Segundo Sir Michael, a Matemática e a Física estiveram próximas ao longo de todas as suas existências. “Isaac Newton era um matemático ou um físico?”, perguntou ele, fundador e primeiro diretor do Isaac Newton Institute for Mathematical Sciences, em Cambridge, onde ambos estudaram e lecionaram com um intervalo de dois séculos e meio.
Pelo carrossel histórico da Física Matemática descrito por Sir Michael, desfilaram os grandes nomes da história do pensamento matemático.
Está lá Leonhardt Euler, autor daquela que ele considera a fórmula mais linda da matemática, a Identidade de Euler — que Atiyah compara à frase mais famosa da história da literatura, o “ser ou não ser” de Shakespeare.
Está lá o matemático norueguês Sophus Lie, criador dos Grupos de Lie mencionados em diversas palestras Fields (“uma das coisas mais importantes na matemática atual”) e proponente original da criação do prêmio Abel ainda em 1899, quando seu colega Niels Henrik Abel ainda estava vivo e se percebeu que o prêmio Nobel não tinha uma categoria voltada à Matemática.
Está lá John Von Neumann, que contribuiu em diversas áreas da Matemática e da Física. “Von Neumann era um gênio. As pessoas usam a palavra gênio de maneira muito casual, mas gênios mesmo são limitados: Mozart, Ramanujan”, disse Atiyah. “Ele fazia tudo, e fazia rápido”.

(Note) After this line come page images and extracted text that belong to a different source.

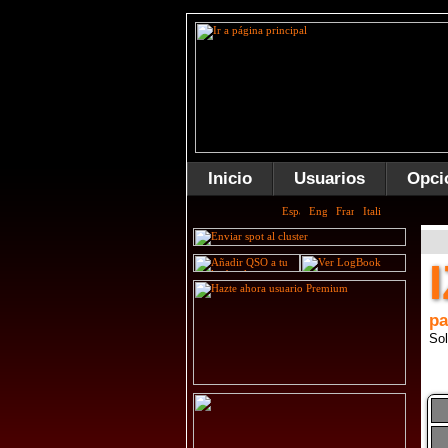
Inicio
Usuarios
Opci
pa
Sol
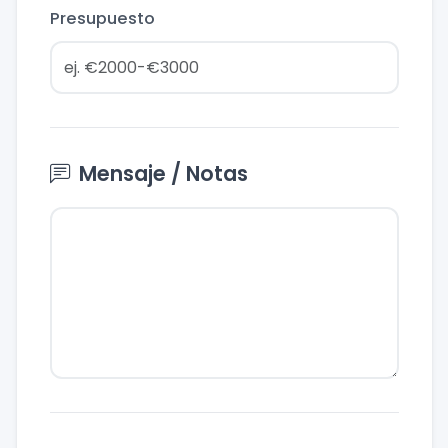
Presupuesto
Mensaje / Notas
Mensaje / Notas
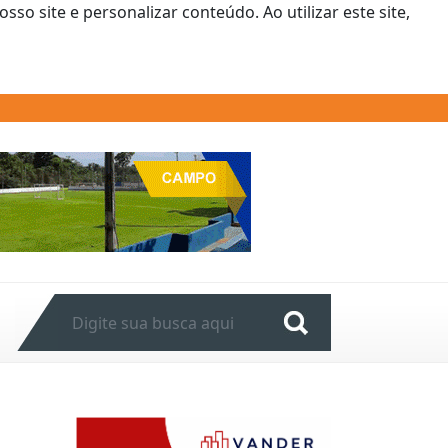
o site e personalizar conteúdo. Ao utilizar este site,
Next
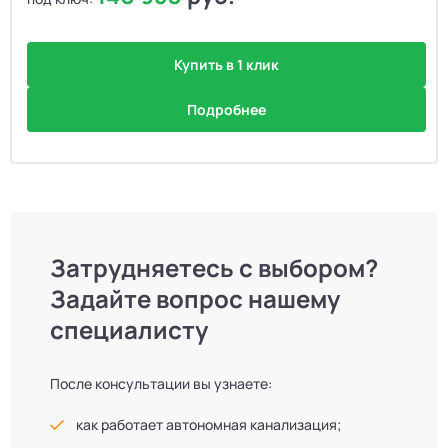
Купить в 1 клик
Подробнее
Затрудняетесь с выбором?
Задайте вопрос нашему
специалисту
После консультации вы узнаете:
как работает автономная канализация;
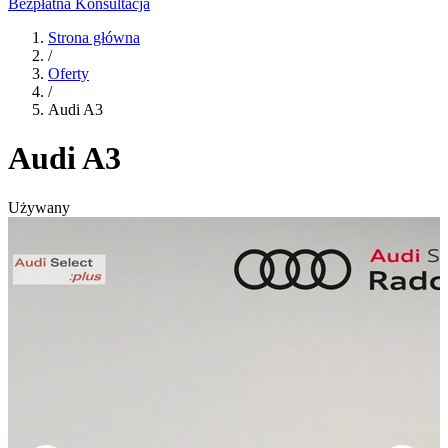
Bezpłatna Konsultacja
Strona główna
/
Oferty
/
Audi A3
Audi A3
Używany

Está lá Bertrand Russell, único matemático a ter ganho um prêmio Nobel — no caso, o de Literatura. “Se você é um matemático e quer ganhar um Nobel, portanto, escreva bem”, aconselhou Sir Michael.

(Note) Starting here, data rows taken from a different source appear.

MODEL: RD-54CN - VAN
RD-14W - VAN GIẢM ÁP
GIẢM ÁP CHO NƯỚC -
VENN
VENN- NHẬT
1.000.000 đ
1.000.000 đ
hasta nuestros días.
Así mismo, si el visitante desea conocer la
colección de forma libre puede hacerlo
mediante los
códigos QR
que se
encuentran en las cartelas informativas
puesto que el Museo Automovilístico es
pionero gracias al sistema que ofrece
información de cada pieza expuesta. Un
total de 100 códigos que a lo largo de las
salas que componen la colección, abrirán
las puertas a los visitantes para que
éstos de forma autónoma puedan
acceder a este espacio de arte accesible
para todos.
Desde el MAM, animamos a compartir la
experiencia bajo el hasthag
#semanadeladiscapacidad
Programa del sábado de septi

Também Kurt Gödel, “o mais famoso lógico do século 20”, passou pelo carrossel histórico de Atiyah. “Foi um louco formidável”, disse. “Ele demonstrou que há coisas que são verdadeiras ainda que não se possa prová-las.”
Segundo ele, o futuro da Matemática e a Física é a unificação de tudo, e essa unificação passa pela virada computacional iniciada por Alan Turing na Inglaterra dos tempos da Segunda Guerra Mundial, quando Sir Michael cursava o secundário em Alexandria, no Egito.
Ao final da palestra, enquanto a equipe que auxilia Sir Michael preparava sua saída, dezenas de membros da plateia se aproximaram em silêncio do palco. Quando ele saía, foi cercado por seus admiradores e respondeu a diversas questões, sempre com um sorriso no rosto.